▶ [What to do]:
Look over the entries below. Report how many lines hold the word "heures", and only that.

[Saved entries]

◆ ◆ ◆ ◆ ◆

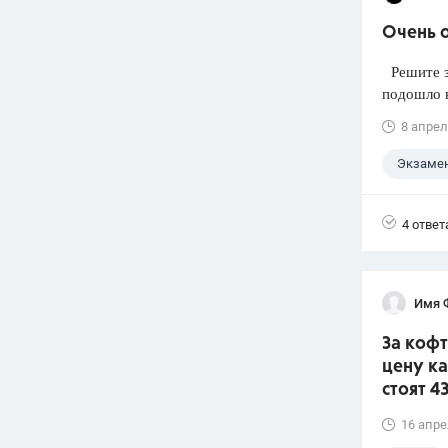
Очень 
Решите за
подошло в
8 апрел
Экзаме
ЕГЭ
4 ответ
Имя 
За кофт
цену ка
стоят 4
16 апре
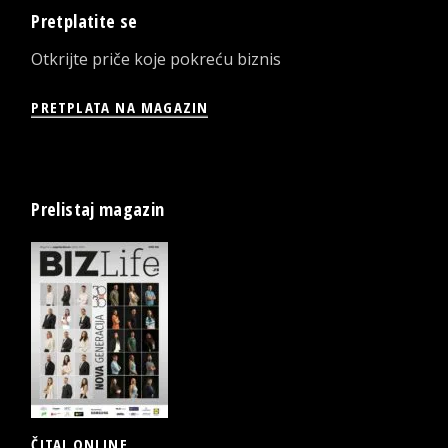
Pretplatite se
Otkrijte priče koje pokreću biznis
PRETPLATA NA MAGAZIN
Prelistaj magazin
ČITAJ ONLINE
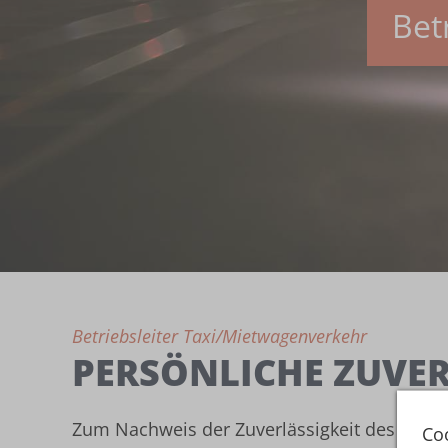
Bet
Betriebsleiter Taxi/Mietwagenverkehr
PERSÖNLICHE ZUVER
Zum Nachweis der Zuverlässigkeit des Unter
Co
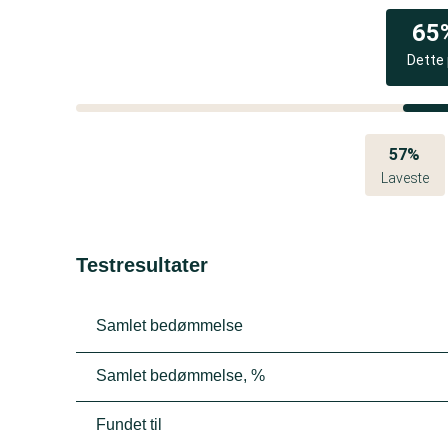
65
Dette
57%
Laveste
Testresultater
Samlet bedømmelse
Samlet bedømmelse, %
Fundet til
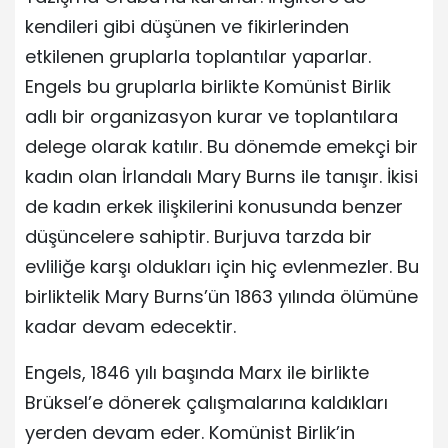
kendileri gibi düşünen ve fikirlerinden
etkilenen gruplarla toplantılar yaparlar.
Engels bu gruplarla birlikte Komünist Birlik
adlı bir organizasyon kurar ve toplantılara
delege olarak katılır. Bu dönemde emekçi bir
kadın olan İrlandalı Mary Burns ile tanışır. İkisi
de kadın erkek ilişkilerini konusunda benzer
düşüncelere sahiptir. Burjuva tarzda bir
evliliğe karşı oldukları için hiç evlenmezler. Bu
birliktelik Mary Burns’ün 1863 yılında ölümüne
kadar devam edecektir.
Engels, 1846 yılı başında Marx ile birlikte
Brüksel’e dönerek çalışmalarına kaldıkları
yerden devam eder. Komünist Birlik’in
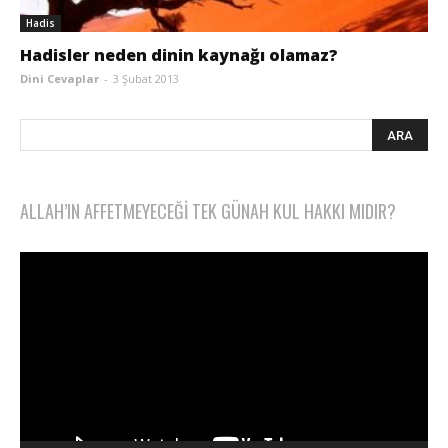
Hadis
Hadisler neden dinin kaynağı olamaz?
Dini Cevaplar
-
3 Şubat 2013
ALLAH’IN AFFETMEYECEĞI TEK GÜNAH KUL HAKKI MIDIR?
Video
oynatıcı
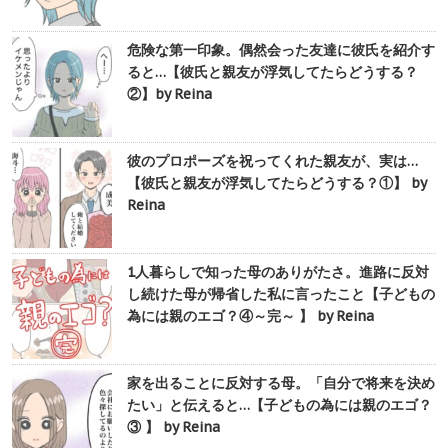
危険な第一印象。偶然会った友達に彼氏を紹介す
ると…【彼氏と親友が浮気してたらどうする？
②】by Reina
彼のプロポーズを祝ってくれた親友が、実は…
【彼氏と親友が浮気してたらどうする？①】 by
Reina
1人暮らしで知った母のありがたさ。進路に反対
し続けた母が帰省した私に言ったこと【子どもの
為には親のエゴ？④～完～ 】 by Reina
家を出ることに反対する母。「自分で将来を決め
たい」と伝えると…【子どもの為には親のエゴ？
③ 】 by Reina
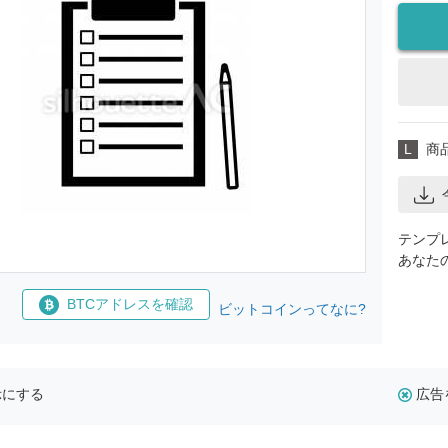
L
商
テンプ
あなた
BTCアドレスを確認
ビットコインってなに?
示にする
広告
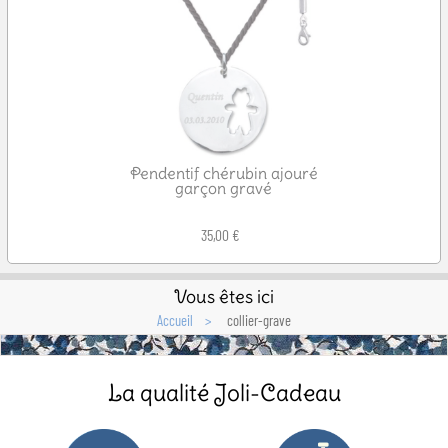
Pendentif chérubin ajouré
garçon gravé
35,00 €
Vous êtes ici
Accueil
collier-grave
La qualité Joli-Cadeau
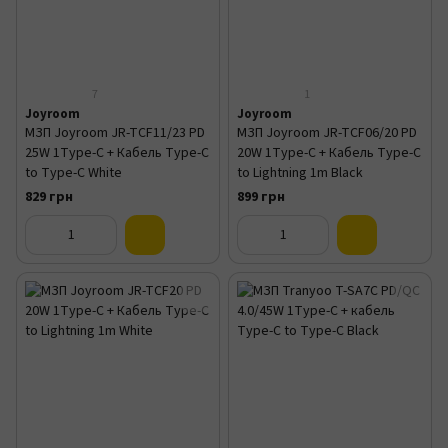
7
1
Joyroom
Joyroom
МЗП Joyroom JR-TCF11/23 PD
МЗП Joyroom JR-TCF06/20 PD
25W 1Type-C + Кабель Type-C
20W 1Type-C + Кабель Type-C
to Type-C White
to Lightning 1m Black
829 грн
899 грн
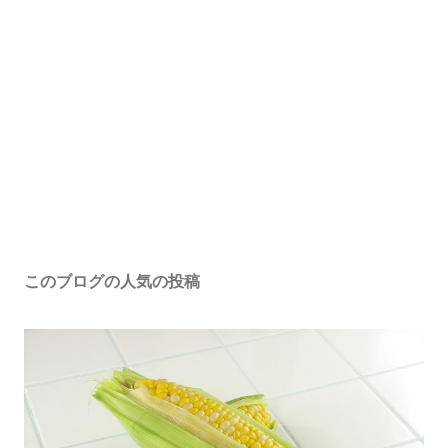
このブログの人気の投稿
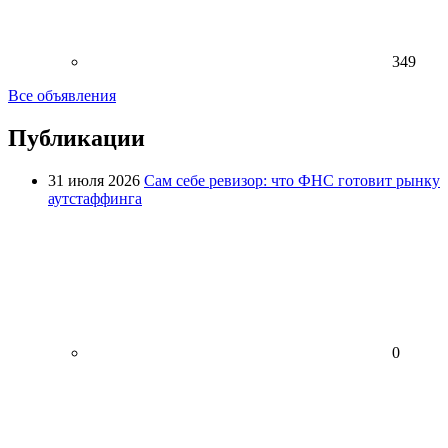
349
Все объявления
Публикации
31 июля 2026
Сам себе ревизор: что ФНС готовит рынку
аутстаффинга
0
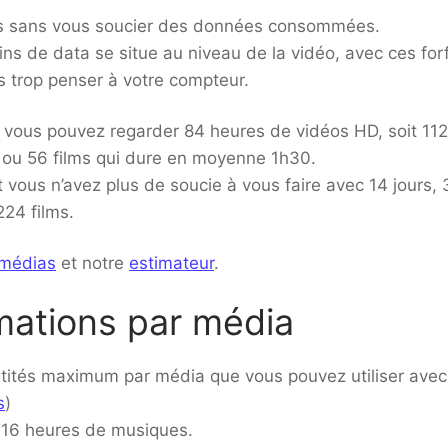
os sans vous soucier des données consommées.
ns de data se situe au niveau de la vidéo, avec ces forf
 trop penser à votre compteur.
o vous pouvez regarder 84 heures de vidéos HD, soit 112
 ou 56 films qui dure en moyenne 1h30.
 vous n’avez plus de soucie à vous faire avec 14 jours,
24 films.
 médias
et notre
estimateur
.
ations par média
ntités maximum par média que vous pouvez utiliser avec
s
)
 16 heures de musiques.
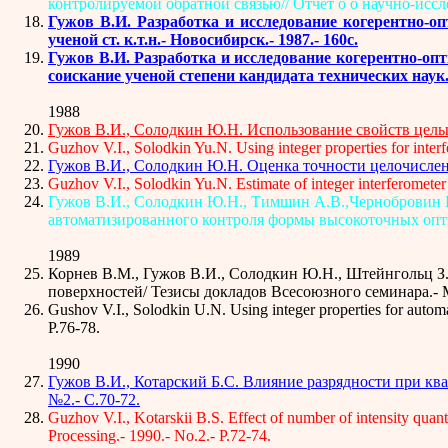
контролируемой обратной связью// Отчет о о научно-исслед
Гужов В.И. Разработка и исследование когерентно-о
ученой ст. к.т.н.- Новосибирск.- 1987.- 160с.
Гужов В.И. Разработка и исследование когерентно-оп
соискание ученой степени кандидата технических наук.
1988
Гужов В.И., Солодкин Ю.Н. Использование свойств целых 
Guzhov V.I., Solodkin Yu.N. Using integer properties for inte
Гужов В.И., Солодкин Ю.Н. Оценка точности целочисленно
Guzhov V.I., Solodkin Yu.N. Estimate of integer interferomete
Гужов В.И., Солодкин Ю.Н., Тимшин А.В.,Чернобровин В
автоматизированного контроля формы высокоточных оптиче
1989
Корнев В.М., Гужов В.И., Солодкин Ю.Н., Штейнгольц З
поверхностей/ Тезисы докладов Всесоюзного семинара.-
Gushov V.I., Solodkin U.N. Using integer properties for automa
P.76-78.
1990
Гужов В.И., Котарский Б.С. Влияние разрядности при кв
№2.- С.70-72.
Guzhov V.I., Kotarskii B.S. Effect of number of intensity quanti
Processing.- 1990.- No.2.- P.72-74.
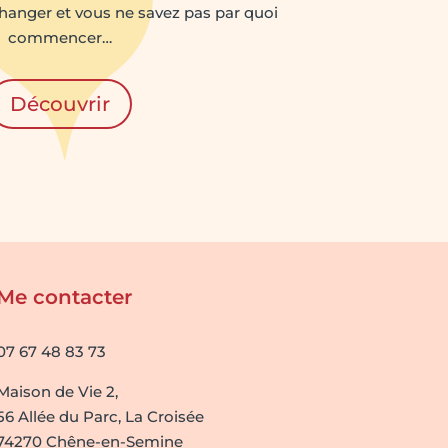
hanger et vous ne savez pas par quoi
commencer…
Découvrir
Me contacter
07 67 48 83 73
Maison de Vie 2,
56 Allée du Parc, La Croisée
74270 Chêne-en-Semine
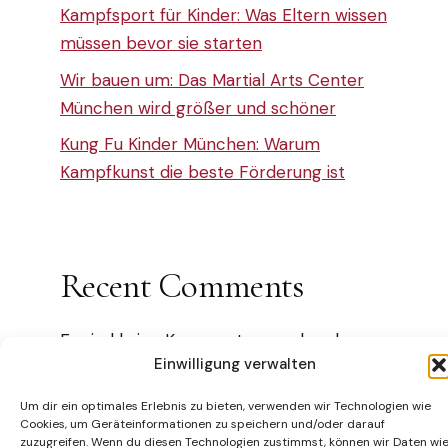
Kampfsport für Kinder: Was Eltern wissen
müssen bevor sie starten
Wir bauen um: Das Martial Arts Center
München wird größer und schöner
Kung Fu Kinder München: Warum
Kampfkunst die beste Förderung ist
Recent Comments
Es sind keine Kommentare vorhanden.
Einwilligung verwalten
Um dir ein optimales Erlebnis zu bieten, verwenden wir Technologien wie
Cookies, um Geräteinformationen zu speichern und/oder darauf
zuzugreifen. Wenn du diesen Technologien zustimmst, können wir Daten wi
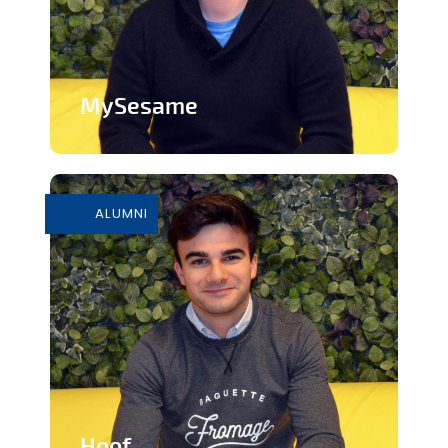
MySesame
Frigos destinés aux PME et accessibles
24h/24h
ALUMNI
En savoir plus
Hoof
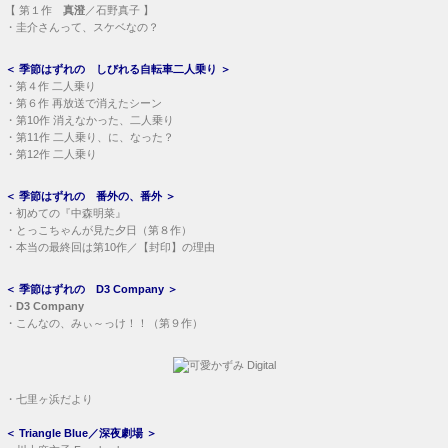
【
第１作
真澄
／石野真子 】
・
圭介さんって、スケベなの？
＜
季節はずれの しびれる自転車二人乗り
＞
・
第４作 二人乗り
・
第６作 再放送で消えたシーン
・
第10作 消えなかった、二人乗り
・
第11作 二人乗り、に、なった？
・
第12作 二人乗り
＜
季節はずれの 番外の、番外
＞
・
初めての『中森明菜』
・
とっこちゃんが見た夕日（第８作）
・
本当の最終回は第10作／【封印】の理由
＜
季節はずれの D3 Company
＞
・
D3 Company
・
こんなの、みぃ～っけ！！（第９作）
・
七里ヶ浜だより
＜
Triangle Blue／深夜劇場
＞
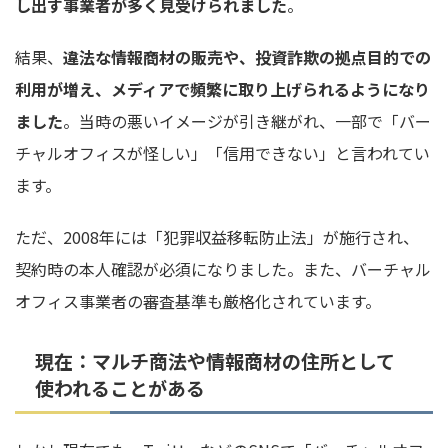
し出す事業者が多く見受けられました
。
結果、
違法な情報商材の販売や、投資詐欺の拠点目的での
利用が増え、メディアで頻繁に取り上げられるようになり
ました
。当時の悪いイメージが引き継がれ、一部で「バー
チャルオフィスが怪しい」「信用できない」と言われてい
ます。
ただ、2008年には「犯罪収益移転防止法」が施行され、
契約時の本人確認が必須になりました。また、バーチャル
オフィス事業者の審査基準も厳格化されています。
現在：マルチ商法や情報商材の住所として
使われることがある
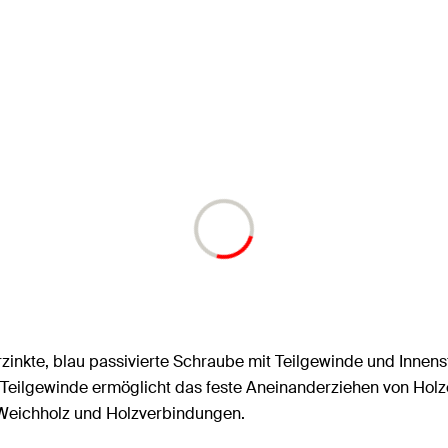
erzinkte, blau passivierte Schraube mit Teilgewinde und Inne
Teilgewinde ermöglicht das feste Aneinanderziehen von Holz
 Weichholz und Holzverbindungen.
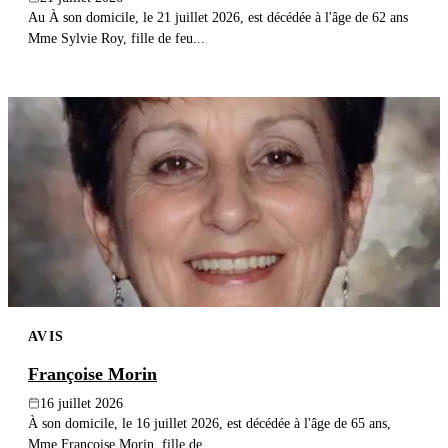
Au À son domicile, le 21 juillet 2026, est décédée à l'âge de 62 ans
Mme Sylvie Roy, fille de feu...
AVIS
Françoise Morin
16 juillet 2026
À son domicile, le 16 juillet 2026, est décédée à l'âge de 65 ans,
Mme Françoise Morin, fille de...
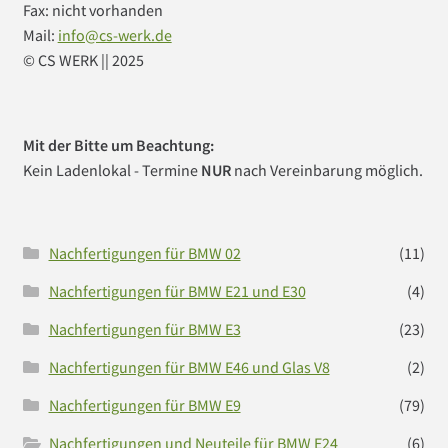
Fax: nicht vorhanden
Mail:
info@cs-werk.de
© CS WERK || 2025
Mit der Bitte um Beachtung:
Kein Ladenlokal - Termine
NUR
nach Vereinbarung möglich.
Nachfertigungen für BMW 02
(11)
Nachfertigungen für BMW E21 und E30
(4)
Nachfertigungen für BMW E3
(23)
Nachfertigungen für BMW E46 und Glas V8
(2)
Nachfertigungen für BMW E9
(79)
Nachfertigungen und Neuteile für BMW E24
(6)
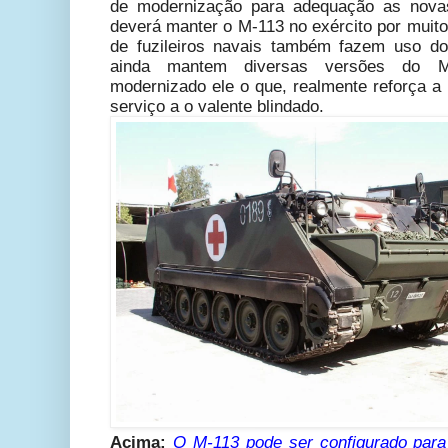
de modernização para adequação as novas
deverá manter o M-113 no exército por muito
de fuzileiros navais também fazem uso do
ainda mantem diversas versões do M
modernizado ele o que, realmente reforça a
serviço a o valente blindado.
Acima:
O M-113 pode ser configurado par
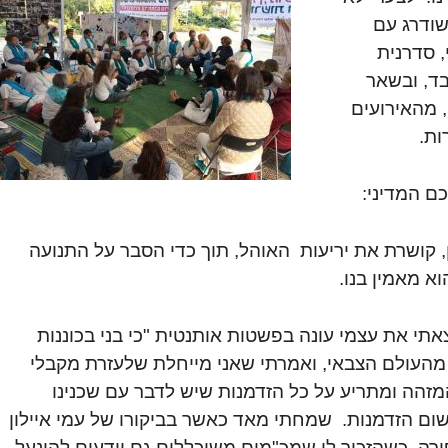
שודרג עם
, סדרנית
ד, ובשאר
 מהאירועים
ות.
ם המדיני:
קושרת את יריעות האוהל, תוך כדי הסבר על התנועה
א מאמין בנו.
תי את עצמי עונה בפשטות אותנטית "כי בני בכוננות
 מהעולם הצבאי, ואמרתי שאני מייחלת שלעזרת מקבלי
מזהה ומתריע על כל הזדמנות שיש לדבר עם שכנינו
שום הזדמנות. שמחתי מאד כאשר בביקורו של עמי איילון
רה, כשהזכיר לי שמכ"מים משוכללים גם יודעים להינעל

◆ ◆ ◆ ◆ ◆

▶ [Your response]:
2